A naive translation to SETF might look like this:

(setf (aref *array* (random (length *array*)))
      (1+ (aref *array* (random (length *array*)))))

But that call to RANDOM is not deterministic, the second AREF might not give the same element of the array as the first call. A more sane approach here would be to use a temporary variable to hold the random number in a LET and then use that in both the AREFs. INCF takes care of all this.

Two other useful modifier macros are ROTATEF and SHIFTF. ROTATEF rotates the values between the places it takes as arguments.

(rotatef a b) ;; swap the values in a and b

CL-USER> (let ((a 0) (b 1) (c 2))
           (format t "~a~%" (list a b c))
           (rotatef a b c)
           (format t "~a~%" (list a b c)))
(0 1 2)
(1 2 0)
NIL

SHIFTF shifts the values in the places in its argument list, till the second last argument, one place to the left.
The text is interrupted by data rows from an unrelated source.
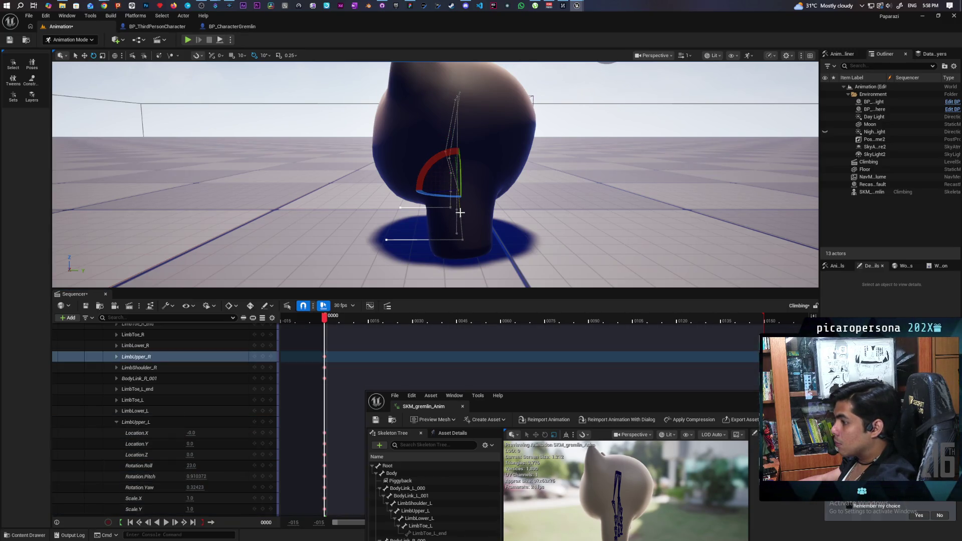
click(117, 356)
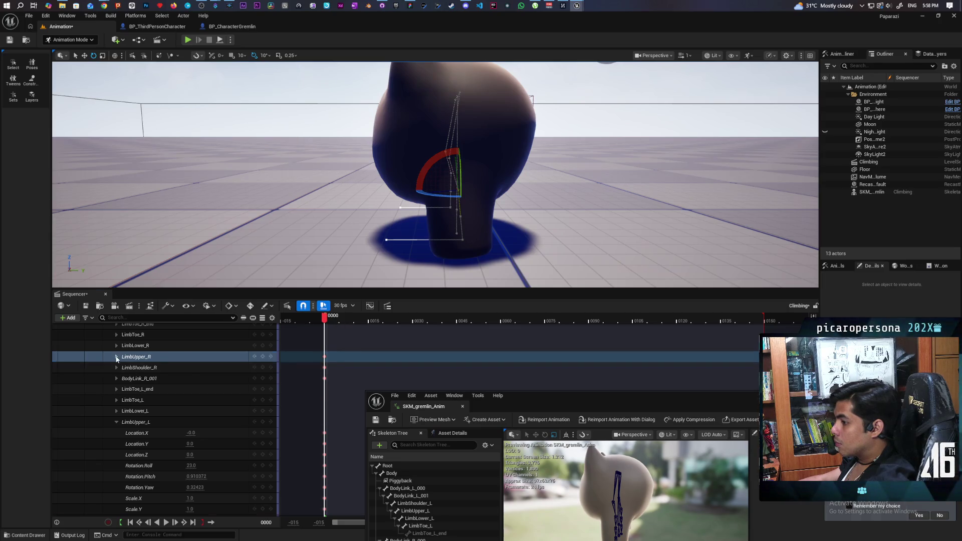
double_click(195, 400)
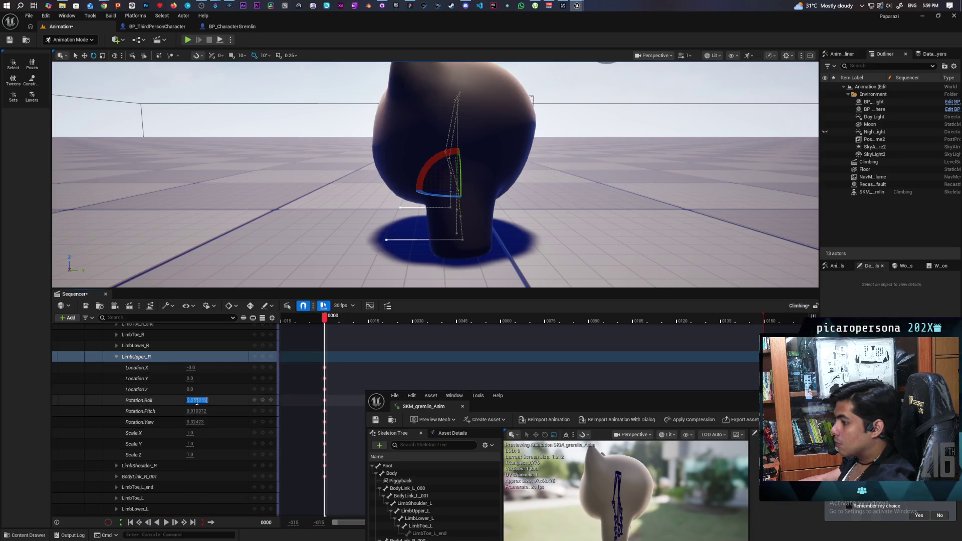
text(20)
key(Return)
The second last place itself is given the last argument’s value.

CL-USER> (let ((a 0) (b 1) (c 2))
       (format t "~a~%" (list a b c))
       (shiftf a b c)
       (format t "~a~%" (list a b c)))
(0 1 2)
(1 2 2)
NIL

So here, a gets b’s value, b gets c’s. But c being the last argument, it is treated as a filler value for the second last argument, b, and is not itself modified. The value of the first argument is the return value of SHIFTF.

All in all, variables in Lisp are pretty easy to grok, especially if one understands how names/bindings work in Python(as was the case with me). It is fascinating how one of the earliest programming languages just gets variables right, complete with dynamic typing.